Just as we had settled down to hold out until nightfall should take from us the uncomfortable job of being targets for snipers, I was startled by a big, horny-handed man in my company, a fellow with a cave-man’s face and wicked eye. He had suddenly started blubbering. Before any of us could stop him, he jumped to his feet, showed himself head and shoulders above our baby fortress’ walls, and shook his fist fiercely in the general direction of the Turks. Their snipers answered him with a furious spitfire of bullets. We dragged him down and I demanded:

“What the devil’s got into you, anyhow? Want to get us all killed?” “The little admiral!” he roared back at me in fury. “I was thinking it was those dogs and their guns killed that kid—I tried to get to him when the barge blew up. Plucky little devil! He was hanging on to the stern and yelling orders to us to be ‘Steady’ and ‘Hold on.’ And then another shell hit the damn’ thing and he was gone.” He tried to get up again, but we held him down. “The damn’ kid-killing bunch of dogs!” he yelled.

But there were other hearts, yes, thousands and thousands of hearts as staunch as the “little admiral’s” in that red day of horror. There was the work done by the Australian Army Service Corps—landing a steady procession of boats loaded with medical and food supplies as well as ammunition, fleets on fleets of these boats from the transports and battleships moving to shore with the coolest regularity with the waters around every one of them constantly thrashed by tons of falling shells. Scores of the boats were blown up. But the others never stopped only where there was a chance of rescue of the men flung from the shattered boats.

The stretcher-bearers and the doctors we could also see working calmly among the sand dunes, ignoring snipers’ bullets as though they had been harmless flakes of snow.

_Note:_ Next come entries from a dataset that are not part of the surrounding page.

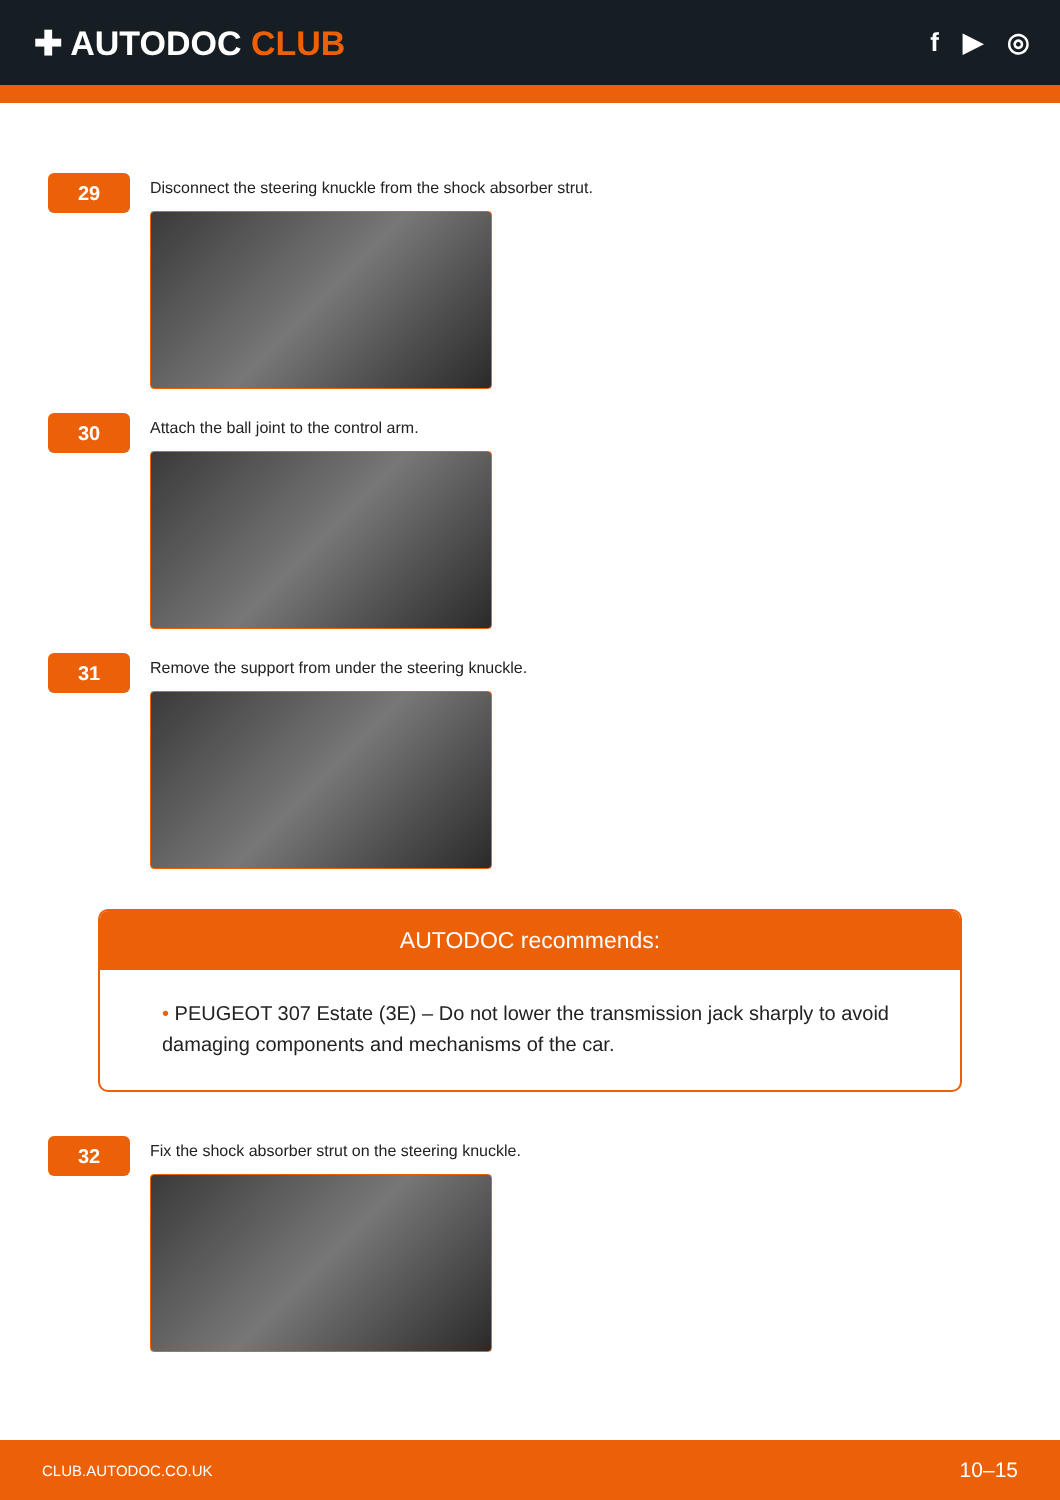✚ AUTODOC CLUB
f ▶ ◎
29
Disconnect the steering knuckle from the shock absorber strut.
30
Attach the ball joint to the control arm.
31
Remove the support from under the steering knuckle.
AUTODOC recommends:
• PEUGEOT 307 Estate (3E) – Do not lower the transmission jack sharply to avoid damaging components and mechanisms of the car.
32
Fix the shock absorber strut on the steering knuckle.
CLUB.AUTODOC.CO.UK 10–15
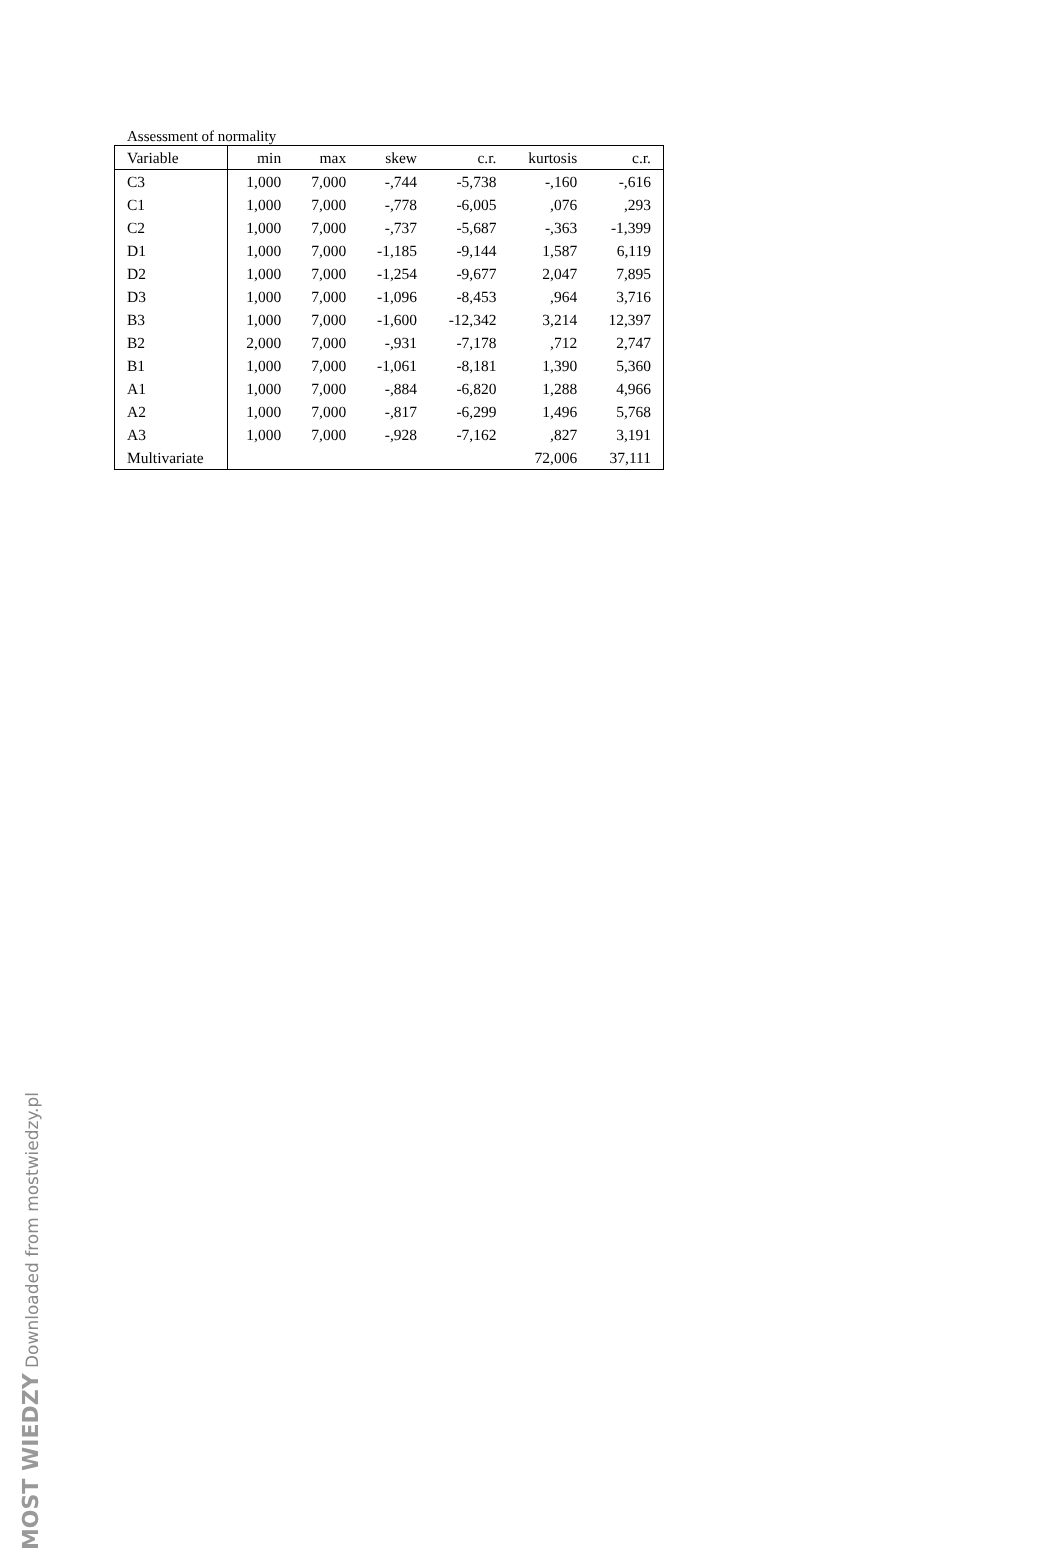Assessment of normality
| Variable | min | max | skew | c.r. | kurtosis | c.r. |
| --- | --- | --- | --- | --- | --- | --- |
| C3 | 1,000 | 7,000 | -,744 | -5,738 | -,160 | -,616 |
| C1 | 1,000 | 7,000 | -,778 | -6,005 | ,076 | ,293 |
| C2 | 1,000 | 7,000 | -,737 | -5,687 | -,363 | -1,399 |
| D1 | 1,000 | 7,000 | -1,185 | -9,144 | 1,587 | 6,119 |
| D2 | 1,000 | 7,000 | -1,254 | -9,677 | 2,047 | 7,895 |
| D3 | 1,000 | 7,000 | -1,096 | -8,453 | ,964 | 3,716 |
| B3 | 1,000 | 7,000 | -1,600 | -12,342 | 3,214 | 12,397 |
| B2 | 2,000 | 7,000 | -,931 | -7,178 | ,712 | 2,747 |
| B1 | 1,000 | 7,000 | -1,061 | -8,181 | 1,390 | 5,360 |
| A1 | 1,000 | 7,000 | -,884 | -6,820 | 1,288 | 4,966 |
| A2 | 1,000 | 7,000 | -,817 | -6,299 | 1,496 | 5,768 |
| A3 | 1,000 | 7,000 | -,928 | -7,162 | ,827 | 3,191 |
| Multivariate | | | | | 72,006 | 37,111 |
MOST WIEDZY Downloaded from mostwiedzy.pl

Slow and painful files of the wounded—those who could walk or stagger along were being guided to protected places until the coming of night might enable their removal to the hospital ships.

As for the dead whose countless prone bodies strewn upon the beach with curious pitiful inertness so different from that of sleep, that you know instinctively means death—there was no use then risking live men to give the dead the attention, to award them such decencies of care and burial as were their due. This also would be the work of the night. Yes, and with many a man as he worked over the graves of his fallen comrades pitching into that grave, himself become a dead man—betrayed to a sniper by the moonlight’s gleam.

Twilight veiled the sun and then very suddenly black night came.

Well, we had done the thing, done what many men of authority had thought it would be impossible for us to do, what Lord Kitchener was afterward to describe as one of the most brilliant feats of bravery and soldiering of the war. We had effected a landing at Gallipoli. Perilously we were to hold our place on this narrow little peninsula, this back door of the Dardenelles, for months to come.

But at what a price! And through what suffering and horror!

Out of the 20,000 men who landed at Gallipoli by my own observation and all report, I do not think that 1,000 are alive today!